Wednesday, September 08, 2004

AWOL Bush Finally Exposed in US Media



As Lloyd Bridges might have said in Airplane 2004, "Looks like I picked the wrong time to give up blogging."

Boston Globe:
President Bush fell well short of meeting his military obligation in the Texas Air National Guard during the Vietnam War.

-- Twice during his Guard service - first when he joined in May 1968, and again before he transferred out of his unit in mid-1973 to attend Harvard Business School - Bush signed documents pledging to meet training commitments or face a punitive call-up to active duty.

-- He didn't meet the commitments, or face the punishment, the records show.

-- The reexamination of Bush's records by the Globe, along with interviews with military specialists who have reviewed regulations from that era, show that Bush's attendance at required training drills was so irregular that his superiors could have disciplined him or ordered him to active duty in 1972, 1973, or 1974. But they did neither. In fact, Bush's unit certified in late 1973 that his service had been ''satisfactory" -- just four months after Bush's commanding officer wrote that Bush had not been seen at his unit for the previous 12 months

-- Lawrence J. Korb, an assistant secretary of defense for manpower and reserve affairs in the Reagan administration, said after studying many of the documents that it is clear to him that Bush "gamed the system." And he agreed with Lloyd that Bush was not alone in doing so. "If I cheat on my income tax and don't get caught, I'm still cheating on my income tax," Korb said.
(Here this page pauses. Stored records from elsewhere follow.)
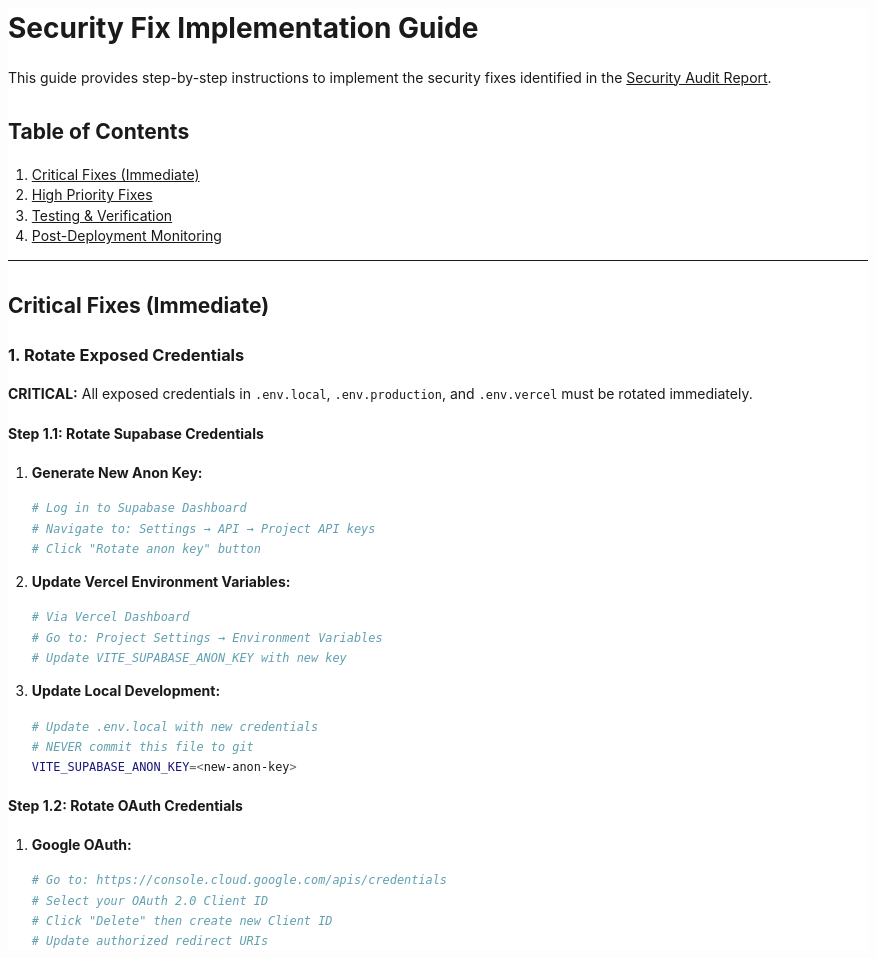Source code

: # Security Fix Implementation Guide

This guide provides step-by-step instructions to implement the security fixes identified in the
[Security Audit Report](./SECURITY_AUDIT_REPORT.md).

## Table of Contents

1. [Critical Fixes (Immediate)](#critical-fixes-immediate)
2. [High Priority Fixes](#high-priority-fixes)
3. [Testing & Verification](#testing--verification)
4. [Post-Deployment Monitoring](#post-deployment-monitoring)

---

## Critical Fixes (Immediate)

### 1. Rotate Exposed Credentials

**CRITICAL:** All exposed credentials in `.env.local`, `.env.production`, and `.env.vercel` must be
rotated immediately.

#### Step 1.1: Rotate Supabase Credentials

1. **Generate New Anon Key:**

   ```bash
   # Log in to Supabase Dashboard
   # Navigate to: Settings → API → Project API keys
   # Click "Rotate anon key" button
   ```

2. **Update Vercel Environment Variables:**

   ```bash
   # Via Vercel Dashboard
   # Go to: Project Settings → Environment Variables
   # Update VITE_SUPABASE_ANON_KEY with new key
   ```

3. **Update Local Development:**
   ```bash
   # Update .env.local with new credentials
   # NEVER commit this file to git
   VITE_SUPABASE_ANON_KEY=<new-anon-key>
   ```

#### Step 1.2: Rotate OAuth Credentials

1. **Google OAuth:**

   ```bash
   # Go to: https://console.cloud.google.com/apis/credentials
   # Select your OAuth 2.0 Client ID
   # Click "Delete" then create new Client ID
   # Update authorized redirect URIs
   ```
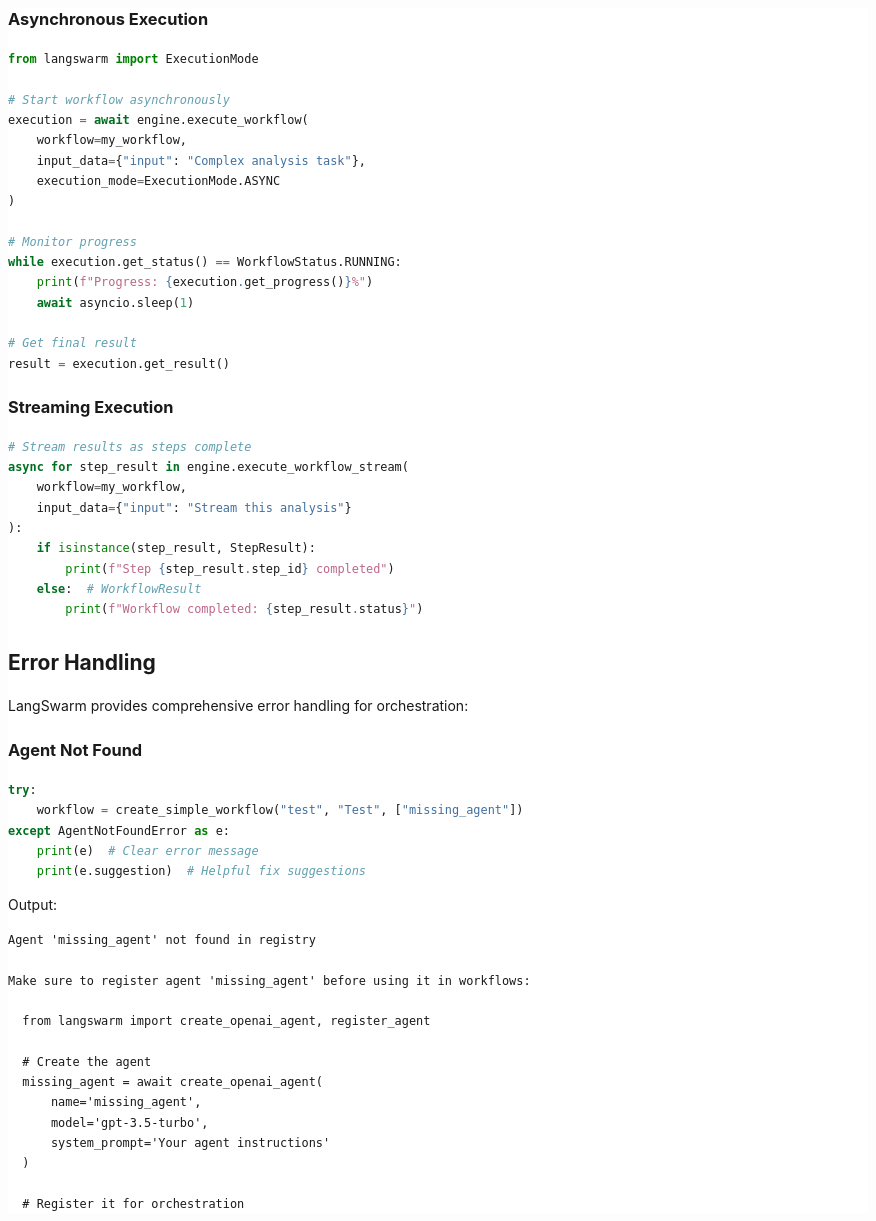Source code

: ### Asynchronous Execution

```python
from langswarm import ExecutionMode

# Start workflow asynchronously
execution = await engine.execute_workflow(
    workflow=my_workflow,
    input_data={"input": "Complex analysis task"},
    execution_mode=ExecutionMode.ASYNC
)

# Monitor progress
while execution.get_status() == WorkflowStatus.RUNNING:
    print(f"Progress: {execution.get_progress()}%")
    await asyncio.sleep(1)

# Get final result
result = execution.get_result()
```

### Streaming Execution

```python
# Stream results as steps complete
async for step_result in engine.execute_workflow_stream(
    workflow=my_workflow,
    input_data={"input": "Stream this analysis"}
):
    if isinstance(step_result, StepResult):
        print(f"Step {step_result.step_id} completed")
    else:  # WorkflowResult
        print(f"Workflow completed: {step_result.status}")
```

## Error Handling

LangSwarm provides comprehensive error handling for orchestration:

### Agent Not Found

```python
try:
    workflow = create_simple_workflow("test", "Test", ["missing_agent"])
except AgentNotFoundError as e:
    print(e)  # Clear error message
    print(e.suggestion)  # Helpful fix suggestions
```

Output:
```
Agent 'missing_agent' not found in registry

Make sure to register agent 'missing_agent' before using it in workflows:

  from langswarm import create_openai_agent, register_agent
  
  # Create the agent
  missing_agent = await create_openai_agent(
      name='missing_agent',
      model='gpt-3.5-turbo',
      system_prompt='Your agent instructions'
  )
  
  # Register it for orchestration
```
-- "It appears that no one wanted to hold him accountable," said retired Major General Paul A. Weaver Jr., who retired in 2002 as the Pentagon's director of the Air National Guard.

The AP(!) flatly says the Bush campaign was lying.

Bush's 2000 campaign suggested the future president skipped his medical exam in part because the F-102A was nearly obsolete. Records show Bush's Texas unit flew the F-102A until 1974 and used the jets as part of an air defense drill during 1972.

Why, next they might even say Michael Moore was right, Bush was a deserter.

Will Peter Jennings now apologize to Michael Moore and Wesley Clark?

Political Strategy may have been first. This will be the topic in blogville and finally perhaps this time in the US media.

I wrote this last night but couldn't get Blogger to post it. Let me add an update and try again.

Sixty Minutes tonight covered how Bush avoided Vietnam and was never held responsible in the Texas Air National Guard for deciding he was going to walk away from his duties. It has been reported there was a big fight over at 60 minutes over the little bit they did put on.